Suppose that \(u,v \in \mathbb{N}\). Then \(f(u) = \log_2 (u+1)\) and \(f(v) = \log_2 (v+1)\). If \(f(u) = f(v),\) then \(\log_2 (u+1)= \log_2 (v+1),\) implying that \(2^{\log_2 (u+1)}= 2^{\log_2 (v+1)},\) giving \(u+1 = v+1\), which is impossible since \(u \neq v\).
Suppose that \(u \in \mathbb{N}\) but \(v \notin \mathbb{N}\). Then \(f(u) = \log_2 (u+1)\) and \(f(v) = \log_2 v\). If \(f(u) = f(v),\) then \(\log_2 (u+1)= \log_2 v,\) implying that \(u+1 = v.\) Since \(u + 1 \in \mathbb{N}\), this contradicts that \(v \notin \mathbb{N}\). The case when \(v \in \mathbb{N}\) but \(u \notin \mathbb{N}\) is similar.
Finally, suppose that \(u, v \notin \mathbb{N}\). Then \(f(u) = \log_2 u\) and \(f(v) = \log_2 v\). If \(f(u) = f(v),\) then \(\log_2 u= \log_2 v,\) implying that \(u = v\), a contradiction.
Thus, \(f\) is injective.
To complete the proof, we show that \(f\) is surjective.
Let \(y \in \mathbb{R}\). If \(y = \log_2 k\) for some positive integer \(k\), then \(k-1 \in \mathbb{N}\) and so \(f(k-1) = \log_2 (k-1+1) = \log_2 k = y\).
Suppose that there is no positive integer \(k\) such that \(y = \log_2 k\). Let \(x = 2^y\). Then \(x > 0\) and \(x \notin \mathbb{N}\). Thus, \(f(x) = \log_2 (2^y) = y\).
Hence, \(f\) is surjective.
Determine the number of natural numbers at most \(100\) divisible by \(3\) or \(5\) or both.
Let \(k\) and \(n\) be positive integers with \(k \leq n\). Let \(A\) denote the set of all \(k\)-element subsets of \(\{1,\ldots,n\}\). Let \(B = \{ (x_1,\ldots,x_n) \in \{0,1\}^n \mid \sum_{i=1}^n x_i = k \}\). Prove that \(|A| = |B|\) by constructing a bijection between \(A\) and \(B\).
Let \(A_1,\ldots,A_n\) be finite sets where \(n\) is a positive integer. Use the method of mathematical induction to prove that \[\left \lvert \bigcup_{i=1}^n A_i \right \rvert = \sum_{k=1}^n (-1)^{k+1} \left ( \sum_{1\leq i_1 < \cdots < i_k \leq n} \lvert A_{i_1} \cap \cdots \cap A_{i_k} \rvert \right ).\]
Let \(A\) and \(B\) be finite sets such that \(|A| = m\) and \(|B| = n\) where \(m\) and \(n\) are positive integers satisfying \(m > n\). Prove that there is no bijection between \(A\) and \(B\). (Hint: Use induction on \(n\).)
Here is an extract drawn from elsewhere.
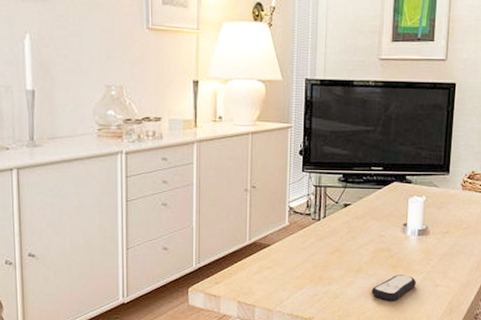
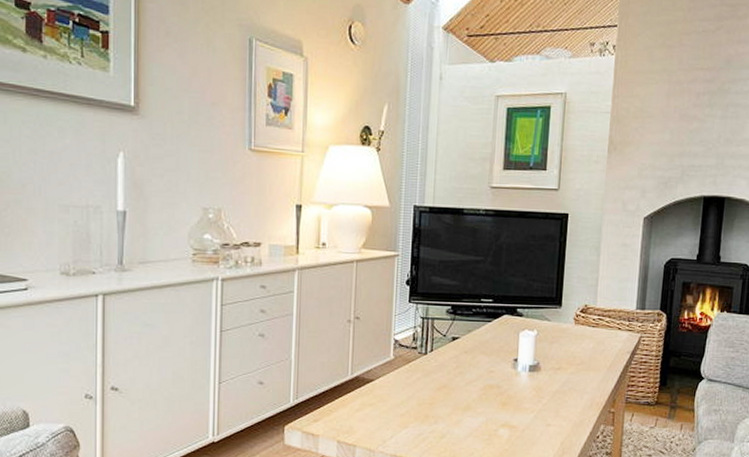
remote control: present [371,275,416,301] -> none [479,413,527,441]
Let \(A\) be a set. Prove that \(\lvert A \rvert < \lvert {\cal P}(A) \rvert.\) (Hint: Suppose that there were a surjection \(f: A \rightarrow {\cal P}(A)\). What can you say about the set \(S = \{ a \in A \mid a \notin f(a) \}\)?)
Let \(R = \{ x \in \mathbb{R} \mid 0 \leq x < 1\}\). Let \(S = \{ x\in \mathbb{R} \mid 0 \leq x \leq 1\}\).
Show that \(|R| = |S|\) using the Schröder-Bernstein Theorem.
Give an explicit description of a bijection between \(R\) and \(S\).